> GOAL OF THE EXERCISE:
Pick out every line in the records below that contains the string "Kind" and copy each one. Case counts.

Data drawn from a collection
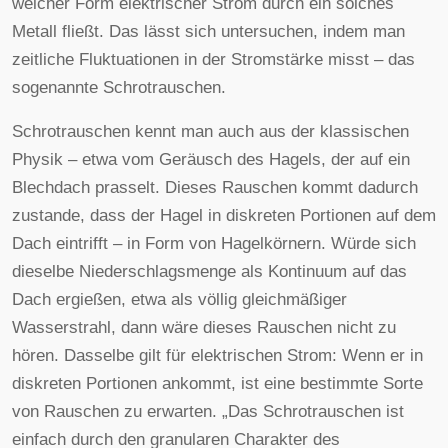
welcher Form elektrischer Strom durch ein solches
Metall fließt. Das lässt sich untersuchen, indem man
zeitliche Fluktuationen in der Stromstärke misst – das
sogenannte Schrotrauschen.
Schrotrauschen kennt man auch aus der klassischen
Physik – etwa vom Geräusch des Hagels, der auf ein
Blechdach prasselt. Dieses Rauschen kommt dadurch
zustande, dass der Hagel in diskreten Portionen auf dem
Dach eintrifft – in Form von Hagelkörnern. Würde sich
dieselbe Niederschlagsmenge als Kontinuum auf das
Dach ergießen, etwa als völlig gleichmäßiger
Wasserstrahl, dann wäre dieses Rauschen nicht zu
hören. Dasselbe gilt für elektrischen Strom: Wenn er in
diskreten Portionen ankommt, ist eine bestimmte Sorte
von Rauschen zu erwarten. „Das Schrotrauschen ist
einfach durch den granularen Charakter des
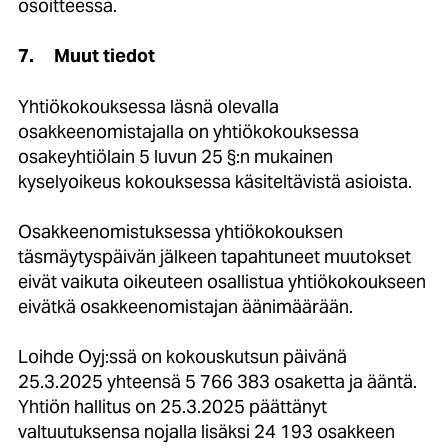
osoitteessa.
7.
Muut tiedot
Yhtiökokouksessa läsnä olevalla
osakkeenomistajalla on yhtiökokouksessa
osakeyhtiölain 5 luvun 25 §:n mukainen
kyselyoikeus kokouksessa käsiteltävistä asioista.
Osakkeenomistuksessa yhtiökokouksen
täsmäytyspäivän jälkeen tapahtuneet muutokset
eivät vaikuta oikeuteen osallistua yhtiökokoukseen
eivätkä osakkeenomistajan äänimäärään.
Loihde Oyj:ssä on kokouskutsun päivänä
25.3.2025 yhteensä 5 766 383 osaketta ja ääntä.
Yhtiön hallitus on 25.3.2025 päättänyt
valtuutuksensa nojalla lisäksi 24 193 osakkeen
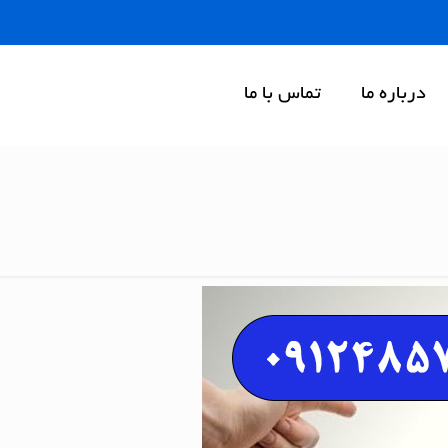
درباره ما
تماس با ما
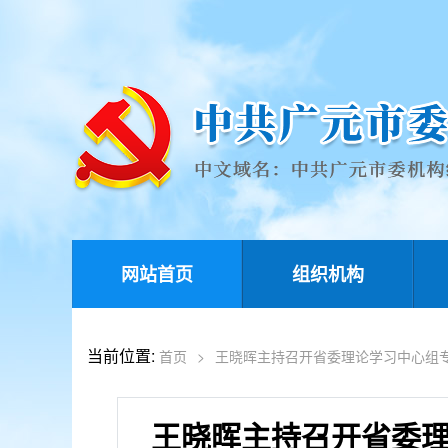
网站首页
组织机构
当前位置:
首页
>
王晓晖主持召开省委理论学习中心组
王晓晖主持召开省委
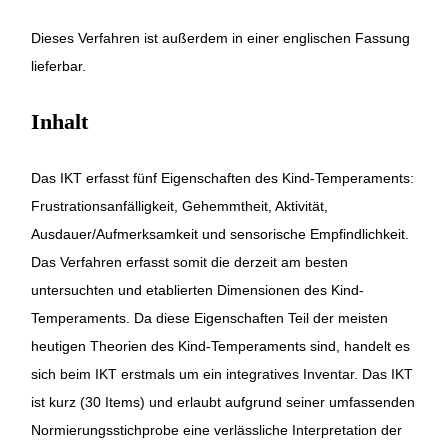
Dieses Verfahren ist außerdem in einer englischen Fassung
lieferbar.
Inhalt
Das IKT erfasst fünf Eigenschaften des Kind-Temperaments:
Frustrationsanfälligkeit, Gehemmtheit, Aktivität,
Ausdauer/Aufmerksamkeit und sensorische Empfindlichkeit.
Das Verfahren erfasst somit die derzeit am besten
untersuchten und etablierten Dimensionen des Kind-
Temperaments. Da diese Eigenschaften Teil der meisten
heutigen Theorien des Kind-Temperaments sind, handelt es
sich beim IKT erstmals um ein integratives Inventar. Das IKT
ist kurz (30 Items) und erlaubt aufgrund seiner umfassenden
Normierungsstichprobe eine verlässliche Interpretation der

> THE COMPLETED TASK:
Das IKT erfasst fünf Eigenschaften des Kind-Temperaments:
untersuchten und etablierten Dimensionen des Kind-
heutigen Theorien des Kind-Temperaments sind, handelt es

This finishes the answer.